Martins Uchenna Obidiegwu, MSc

Artificial Intelligence-Driven Integration of Aeromagnetic and Radiometric Data for Mineral Prospectivity Assessment in the Abakaliki Region, Southeastern Nigeria

M.U. Obidiegwu1,2, N.P. Szabó1, M.A. Abbakar Mohammed1, A.A. Mohieldain1

1Department of Geophysics, University of Miskolc, Miskolc, Hungary, Miskolc, Hungary

2Department of Geology, University of Maiduguri, Borno State, Nigeria,Maiduguri, Borno State, Nigeria

The Abakaliki area of Ebonyi State, situated within the Lower Benue Trough of southeastern Nigeria, is renowned for its intricate structural framework and substantial mineral potential, particularly for base metals and associated mineralization.
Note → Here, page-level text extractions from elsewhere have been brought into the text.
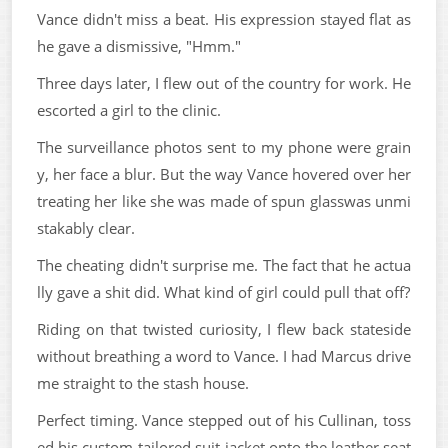
Vance didn't miss a beat. His expression stayed flat as
he gave a dismissive, "Hmm."
Three days later, I flew out of the country for work. He
escorted a girl to the clinic.
The surveillance photos sent to my phone were grain
y, her face a blur. But the way Vance hovered over her
treating her like she was made of spun glasswas unmi
stakably clear.
The cheating didn't surprise me. The fact that he actua
lly gave a shit did. What kind of girl could pull that off?
Riding on that twisted curiosity, I flew back stateside
without breathing a word to Vance. I had Marcus drive
me straight to the stash house.
Perfect timing. Vance stepped out of his Cullinan, toss
ed his custom-tailored suit jacket onto the leather seat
This study offers an innovative integrated analysis of aeromagnetic and radiometric data to identify structurally controlled and alteration-related mineral zones in the Abakaliki region.

Aeromagnetic data were processed to obtain reduced-to-pole and residual magnetic anomaly maps, from which analytic signal amplitude (ASA), tilt derivative, and total horizontal derivative (THDR) were derived to enhance fault structures and lithologic boundaries. Spectral radiometric data (K, U, Th) were processed to generate ternary composites and alteration-sensitive ratio maps (K/Th, U/Th) for identifying hydrothermal alteration signatures.

To enhance the detection of subtle anomalies, the Analytical Hierarchy Process (AHP), a decision-making framework that considers multiple criteria to structure complex problems, and a Deep Learning algorithm (Convolutional Neural Network (CNN)) were developed to classify and predict high-prospectively zones using combined aeromagnetic-radiometric attributes. Euler deconvolution and spectral depth analyses were employed to validate the depth and geometry of the anomalous sources.

The study reveals strong spatial correlations among magnetic lineaments, radiometric enrichments, and predicted mineralization zones, confirming the effectiveness of the AI-driven data-processing workflow. This approach offers a reproducible, data-driven framework for mineral exploration in the Abakaliki region of Nigeria and similar underexplored terrains worldwide.